* I received an advance copy of this book for review purposes. No other compensation was received.
Earlier this summer my 12-year-old daughter and I were chatting about what she wanted to be when she grows up. She looked at me and said Mom, “I am determined to be an astrophysicist. ”
That’s my girl! She loves science, math, and gets positively giddy when she can talk about anything space-related.

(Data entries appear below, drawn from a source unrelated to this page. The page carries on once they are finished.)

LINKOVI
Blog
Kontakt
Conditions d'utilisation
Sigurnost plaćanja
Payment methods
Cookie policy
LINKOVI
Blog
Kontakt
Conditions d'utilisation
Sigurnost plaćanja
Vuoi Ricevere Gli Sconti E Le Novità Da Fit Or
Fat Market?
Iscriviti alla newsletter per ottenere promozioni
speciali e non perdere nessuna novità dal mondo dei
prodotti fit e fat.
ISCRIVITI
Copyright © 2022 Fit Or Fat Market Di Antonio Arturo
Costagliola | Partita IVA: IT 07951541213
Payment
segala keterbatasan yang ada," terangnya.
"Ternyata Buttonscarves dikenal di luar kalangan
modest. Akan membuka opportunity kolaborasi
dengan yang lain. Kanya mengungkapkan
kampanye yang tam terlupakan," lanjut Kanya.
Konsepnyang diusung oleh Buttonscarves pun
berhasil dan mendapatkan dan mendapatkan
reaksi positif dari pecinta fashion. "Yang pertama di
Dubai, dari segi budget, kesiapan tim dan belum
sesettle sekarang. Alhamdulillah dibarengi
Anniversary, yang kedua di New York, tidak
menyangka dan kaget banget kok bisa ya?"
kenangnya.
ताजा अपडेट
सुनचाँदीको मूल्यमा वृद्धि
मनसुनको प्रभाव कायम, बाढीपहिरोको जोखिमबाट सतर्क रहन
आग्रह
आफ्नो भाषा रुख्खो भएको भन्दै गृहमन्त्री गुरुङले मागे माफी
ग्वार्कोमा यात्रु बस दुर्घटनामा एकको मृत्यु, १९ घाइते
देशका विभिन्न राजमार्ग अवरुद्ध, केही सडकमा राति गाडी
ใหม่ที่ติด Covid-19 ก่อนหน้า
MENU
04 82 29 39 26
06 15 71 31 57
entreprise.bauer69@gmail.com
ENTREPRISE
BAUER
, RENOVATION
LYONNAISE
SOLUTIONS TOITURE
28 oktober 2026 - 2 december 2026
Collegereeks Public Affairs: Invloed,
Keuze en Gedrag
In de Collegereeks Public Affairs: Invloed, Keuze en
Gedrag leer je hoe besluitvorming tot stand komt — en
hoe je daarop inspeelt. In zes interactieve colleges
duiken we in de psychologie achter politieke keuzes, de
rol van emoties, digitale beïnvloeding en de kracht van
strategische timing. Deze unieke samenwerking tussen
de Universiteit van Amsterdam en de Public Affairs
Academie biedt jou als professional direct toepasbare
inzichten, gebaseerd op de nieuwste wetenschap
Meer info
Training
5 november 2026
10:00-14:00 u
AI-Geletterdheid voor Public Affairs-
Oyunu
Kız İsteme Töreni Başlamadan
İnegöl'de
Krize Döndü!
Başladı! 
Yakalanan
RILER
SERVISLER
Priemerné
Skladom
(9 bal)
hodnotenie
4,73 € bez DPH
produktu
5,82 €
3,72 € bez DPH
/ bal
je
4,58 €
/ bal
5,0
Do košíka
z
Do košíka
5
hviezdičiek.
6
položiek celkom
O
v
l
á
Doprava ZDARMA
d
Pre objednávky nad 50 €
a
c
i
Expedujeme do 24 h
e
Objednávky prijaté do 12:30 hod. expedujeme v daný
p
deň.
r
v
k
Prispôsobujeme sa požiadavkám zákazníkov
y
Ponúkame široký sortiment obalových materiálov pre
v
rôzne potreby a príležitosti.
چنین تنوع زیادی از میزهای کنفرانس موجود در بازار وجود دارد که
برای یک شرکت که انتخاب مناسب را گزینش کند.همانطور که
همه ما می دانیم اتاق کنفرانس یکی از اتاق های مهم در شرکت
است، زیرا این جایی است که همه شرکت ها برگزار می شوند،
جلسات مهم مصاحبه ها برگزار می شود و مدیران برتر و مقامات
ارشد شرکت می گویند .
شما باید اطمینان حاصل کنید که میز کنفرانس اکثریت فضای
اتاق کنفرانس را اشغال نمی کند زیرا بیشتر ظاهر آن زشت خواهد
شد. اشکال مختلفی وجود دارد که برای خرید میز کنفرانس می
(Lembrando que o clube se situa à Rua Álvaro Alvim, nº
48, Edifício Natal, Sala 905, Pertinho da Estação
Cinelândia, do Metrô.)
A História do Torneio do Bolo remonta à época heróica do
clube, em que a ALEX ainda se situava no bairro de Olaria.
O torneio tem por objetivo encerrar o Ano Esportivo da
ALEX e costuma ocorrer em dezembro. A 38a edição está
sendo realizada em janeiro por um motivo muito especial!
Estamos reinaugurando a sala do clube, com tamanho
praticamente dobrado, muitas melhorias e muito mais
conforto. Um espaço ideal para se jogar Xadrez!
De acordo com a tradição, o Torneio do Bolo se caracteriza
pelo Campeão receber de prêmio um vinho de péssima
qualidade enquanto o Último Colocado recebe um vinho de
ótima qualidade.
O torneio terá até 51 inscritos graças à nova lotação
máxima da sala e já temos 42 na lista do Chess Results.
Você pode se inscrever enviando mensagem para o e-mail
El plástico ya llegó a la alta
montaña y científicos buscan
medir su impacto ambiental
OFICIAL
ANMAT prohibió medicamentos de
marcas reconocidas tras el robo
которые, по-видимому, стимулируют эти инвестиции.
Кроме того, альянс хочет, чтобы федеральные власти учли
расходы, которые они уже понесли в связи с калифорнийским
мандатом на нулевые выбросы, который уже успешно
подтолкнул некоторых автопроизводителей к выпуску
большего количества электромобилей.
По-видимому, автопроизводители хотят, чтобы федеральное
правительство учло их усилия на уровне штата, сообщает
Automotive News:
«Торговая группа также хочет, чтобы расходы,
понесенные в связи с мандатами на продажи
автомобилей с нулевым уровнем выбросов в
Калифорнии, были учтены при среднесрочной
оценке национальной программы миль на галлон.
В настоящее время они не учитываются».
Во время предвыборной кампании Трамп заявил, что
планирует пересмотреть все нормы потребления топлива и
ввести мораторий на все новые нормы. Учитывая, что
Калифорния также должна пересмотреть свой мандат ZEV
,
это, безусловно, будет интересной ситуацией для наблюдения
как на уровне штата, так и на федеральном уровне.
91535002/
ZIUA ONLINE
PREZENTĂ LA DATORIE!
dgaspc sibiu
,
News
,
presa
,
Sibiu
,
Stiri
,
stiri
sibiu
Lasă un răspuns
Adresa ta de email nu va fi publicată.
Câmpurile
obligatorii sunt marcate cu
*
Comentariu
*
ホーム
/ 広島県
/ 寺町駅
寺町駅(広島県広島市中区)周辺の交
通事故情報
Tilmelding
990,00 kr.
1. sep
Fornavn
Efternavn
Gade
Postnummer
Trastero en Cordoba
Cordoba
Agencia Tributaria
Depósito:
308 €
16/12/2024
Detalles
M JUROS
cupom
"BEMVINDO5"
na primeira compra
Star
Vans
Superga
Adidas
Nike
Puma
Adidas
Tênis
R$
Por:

This week Rick Riordan Presents sent me an advance copy for a brand new book, Paolo Santiago and the River of Tears. In fact, my 12-year-old daughter was the one who grabbed the book box and opened it up, and to our surprise and glee as we read the description we looked at each other and knew this was the perfect book for her.
Here’s the Description:
Space-obsessed 12-year-old Paola Santiago and her two best friends, Emma and Dante, know the rule: Stay away from the river. It’s all they’ve heard since a schoolmate of theirs drowned a year ago. Pao is embarrassed to admit that she has been told to stay away for even longer than that, because her mother is constantly warning her about La Llorona, the wailing ghost woman who wanders the banks of the Gila at night, looking for young people to drag into its murky depths.
Hating her mother’s humiliating superstitions and knowing that she and her friends would never venture into the water, Pao organizes a meet-up to test out her new telescope near the Gila, since it’s the best stargazing spot. But when Emma never arrives and Pao sees a shadowy figure in the reeds, it seems like maybe her mom was right. . . .
Pao has always relied on hard science to make sense of the world, but to find her friend she will have to enter the world of her nightmares, which includes unnatural mist, mind-bending monsters, and relentless spirits controlled by a terrifying force that defies both logic and legend.
As a side note, being Mexican, La Llorona is a huge part of our cultural folklore. Hers is the story every kid is told in order to keep them safe and away from rivers and washes. Here in our desert, we can have terrible flash floods that can fill entire washes in seconds without any notice and La Llorona is a good deterrent for steering clear of those areas.
The story of La Llorona might have a few nuances from family to family, but she was a mother and a wife. She loved her husband fiercely and when she caught him cheating she took her children to the river and drowned them. She drowned herself as well, but still roams rivers and washes looking for other children to drown!
Talk to a Hispanic person and we all know about her, and so my daughter was like yep, science, and my heritage all tied up in one book means this is my kind of scene. This book is available anywhere books are sold starting Tuesday, August 4th, 2020.
Thanks for popping in and have a great one!